L'Europe met en œuvre le cadre MiCA le 30 juin
L'Union européenne est passée de l'élaboration à l'application active avec sa réglementation sur les marchés des crypto-actifs (MiCA), établissant l'un des premiers cadres juridiques complets au monde pour les actifs numériques. Les règles régissant les jetons référencés à un actif et les jetons de monnaie électronique deviennent applicables le 30 juin 2024, les réglementations pour les prestataires de services sur crypto-actifs (PSCA) suivant le 30 décembre 2024. Une période de transition s'étend jusqu'au 1er juillet 2026 pour les entreprises opérant déjà sous les lois nationales.
Cette clarté réglementaire offre aux entreprises des échéances et des étapes de conformité définies. Une caractéristique clé de MiCA est son système de "passeport" qui permet à une entreprise agréée dans un État membre de l'UE d'offrir des services dans l'ensemble du bloc des 27 nations. Cet accès au marché unique est un puissant incitatif pour les entreprises à établir une base européenne, car il simplifie les stratégies d'expansion et réduit les coûts juridiques redondants.
Les États-Unis s'appuient sur l'application des agences alors que le Clarity Act stagne
En contraste frappant, les États-Unis restent sans cadre fédéral unique pour les crypto-actifs. L'environnement réglementaire est façonné par les actions d'application d'un ensemble disparate d'agences, y compris la Securities and Exchange Commission (SEC), la Commodity Futures Trading Commission (CFTC) et le Trésor. Cette approche crée une incertitude significative, particulièrement autour de la question fondamentale de savoir si un actif numérique est une valeur mobilière ou une marchandise.
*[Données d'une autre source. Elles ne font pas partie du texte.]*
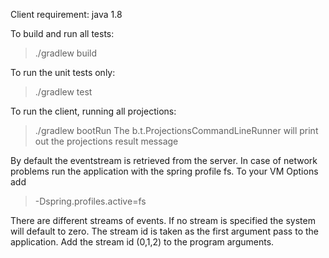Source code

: Client requirement:
java 1.8

To build and run all tests:
> ./gradlew build

To run the unit tests only:
> ./gradlew test

To run the client, running all projections:
> ./gradlew bootRun
The b.t.ProjectionsCommandLineRunner will print out the projections result message


By default the eventstream is retrieved from the server. In case of network problems run the application with the spring profile fs.
To your VM Options add 
>-Dspring.profiles.active=fs 

There are different streams of events. If no stream is specified the system will default to zero. 
The stream id is taken as the first argument pass to the application.
Add the stream id (0,1,2) to the program arguments.
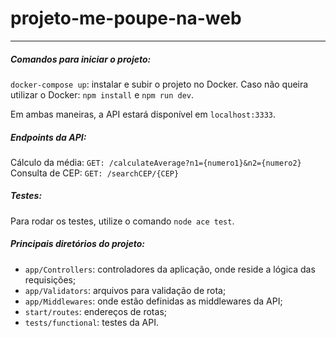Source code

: # projeto-me-poupe-na-web
---
##### Comandos para iniciar o projeto:
`docker-compose up`: instalar e subir o projeto no Docker. 
Caso não queira utilizar o Docker: `npm install` e `npm run dev`.

Em ambas maneiras, a API estará disponível em `localhost:3333`.

##### Endpoints da API:

Cálculo da média: `GET: /calculateAverage?n1={numero1}&n2={numero2}`
Consulta de CEP: `GET: /searchCEP/{CEP}`

##### Testes:

Para rodar os testes, utilize o comando `node ace test`.

##### Principais diretórios do projeto:

- `app/Controllers`: controladores da aplicação, onde reside a lógica das requisições;
- `app/Validators`: arquivos para validação de rota;
- `app/Middlewares`: onde estão definidas as middlewares da API;
- `start/routes`: endereços de rotas;
- `tests/functional`: testes da API.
Les solutions législatives, telles que le Digital Asset Market Clarity Act de 2025, sont toujours en cours de discussion et ne sont pas encore devenues loi. Ce projet de loi vise à attribuer l'autorité réglementaire à la CFTC pour les marchandises numériques et à la SEC pour les contrats d'investissement, mais son adoption n'est pas garantie. Tant qu'une loi fédérale claire n'est pas promulguée, le principal point de pression reste la classification des jetons, qui dicte les exigences d'enregistrement, les normes de divulgation et la légalité de l'offre de certains produits sur le marché américain.
Les entreprises privilégient les licences de l'UE face à l'incertitude du marché américain
La division réglementaire influence directement la stratégie d'entreprise et l'allocation des capitaux. Les entreprises de crypto-actifs choisissent de plus en plus d'obtenir d'abord des licences dans un pays de l'UE, l'utilisant comme siège stable pour étendre leurs opérations à travers le continent. Cette démarche offre la certitude réglementaire nécessaire à la planification à long terme et au développement de produits.
En conséquence, l'activité du marché aux États-Unis devient plus conservatrice. Les bourses sont prudentes quant à la cotation de nouveaux jetons qui pourraient ultérieurement être considérés comme des titres non enregistrés par la SEC, et des services comme le staking sont confrontés à une ambiguïté juridique. Cette divergence risque de fragmenter les pools de liquidité mondiaux, les capitaux affluant vers les places réglementées par l'UE qui offrent des règles plus claires. Bien que les États-Unis possèdent des marchés de capitaux profonds, l'absence d'une voie réglementaire prévisible commence à rediriger l'innovation et l'investissement vers l'Europe.